GSK and Genmab have received approval of Arzerra (ofatumumab) from the FDA for use in patients with chronic lymphocytic leukemia (CLL) that do not respond to fludarabine and alemtuzumab. Arzerra is a monoclonal antibody that causes the body’s immune response to fight against normal and cancerous B-cells.

The approval is based on results from a study in which 42% of patients with CLL, who did not respond to both fludarabine and alemtuzumab (two therapies used in treating CLL), responded to treatment with Arzerra. These patients had a median duration of response of 6.5 months. The most common adverse reactions were neutropenia, pneumonia, pyrexia, cough, diarrhea, anemia, fatigue, dyspnea, rash, nausea, bronchitis, and upper respiratory tract infections. The most common serious adverse reactions seen were infections (including pneumonia and sepsis), neutropenia, and pyrexia.

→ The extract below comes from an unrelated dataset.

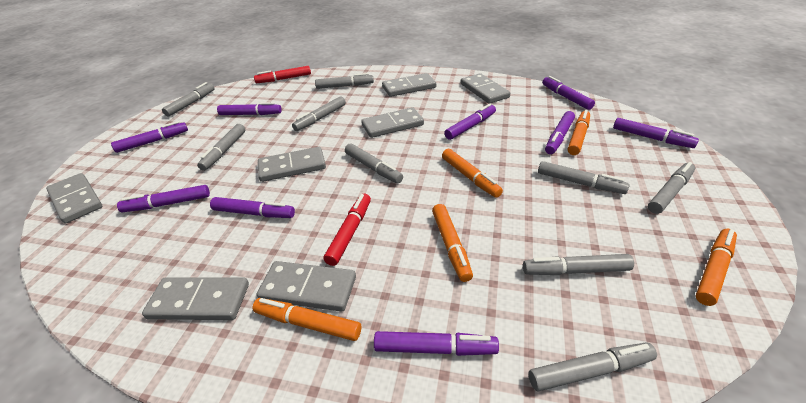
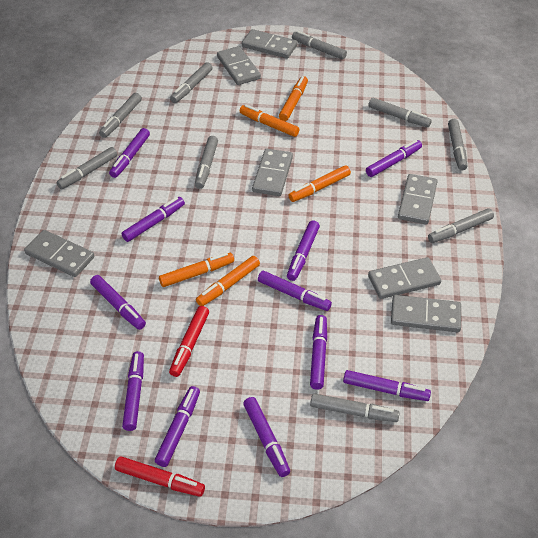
purple marker: [111,121,188,153] [117,185,210,212] [210,197,295,218] [217,102,282,115] [374,331,499,356] [444,104,496,140] [542,76,595,110] [545,111,575,154] [613,118,699,148] = 9 -> [90,275,146,330] [109,128,150,178] [121,197,185,242] [122,351,144,431] [155,386,200,467] [243,397,290,477] [258,271,332,311] [287,220,320,281] [310,315,327,390] [343,370,431,401] [366,140,422,177] = 11

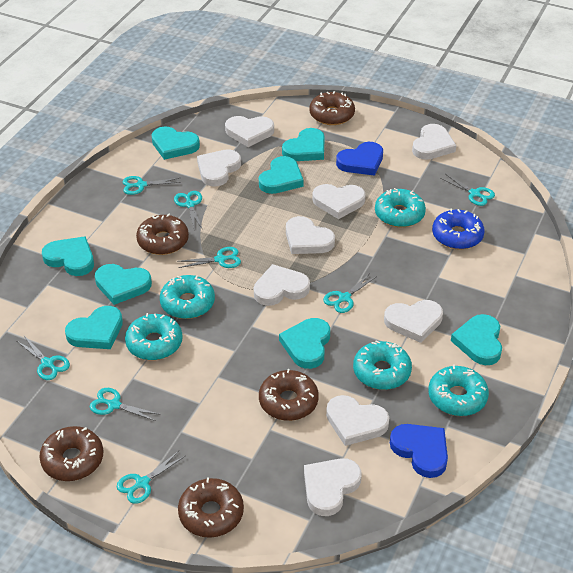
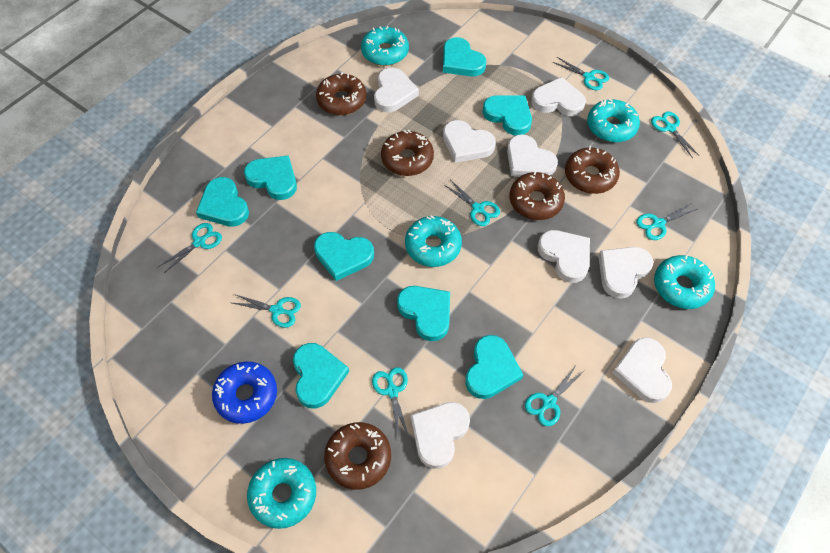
blue heart: [336,142,383,176] [390,424,448,478] = 2 -> none = 0
white heart: [197,149,241,187] [225,116,274,147] [254,264,310,306] [286,216,335,254] [304,458,362,516] [312,184,366,219] [326,395,389,446] [384,300,443,343] [412,124,456,160] = 9 -> [374,68,419,112] [410,402,470,469] [443,120,496,163] [507,134,558,177] [531,77,586,116] [538,230,590,283] [598,247,653,299] [612,337,672,403] = 8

“The approval of Arzerra brings an important new treatment option to patients with refractory CLL,” said Lisa N. Drakeman, Ph.D., chief executive officer of Genmab. “This approval also marks a key milestone for Genmab as it is our first antibody to reach the market. All of us involved in the development of Arzerra are pleased that we have been able to move the product so quickly through research and development and meet our goal of providing this innovative therapy to patients.”

“Arzerra is a significant step forward in helping patients and physicians better manage the challenges of refractory CLL. Patients now have a new choice,” said Kathy Rouan, Ph.D., vice president and medicines development leader at GlaxoSmithKline. “The Arzerra approval demonstrates the commitment of the GSK BioPharm and Oncology Units to developing new biopharmaceutical treatment options for cancer patients.”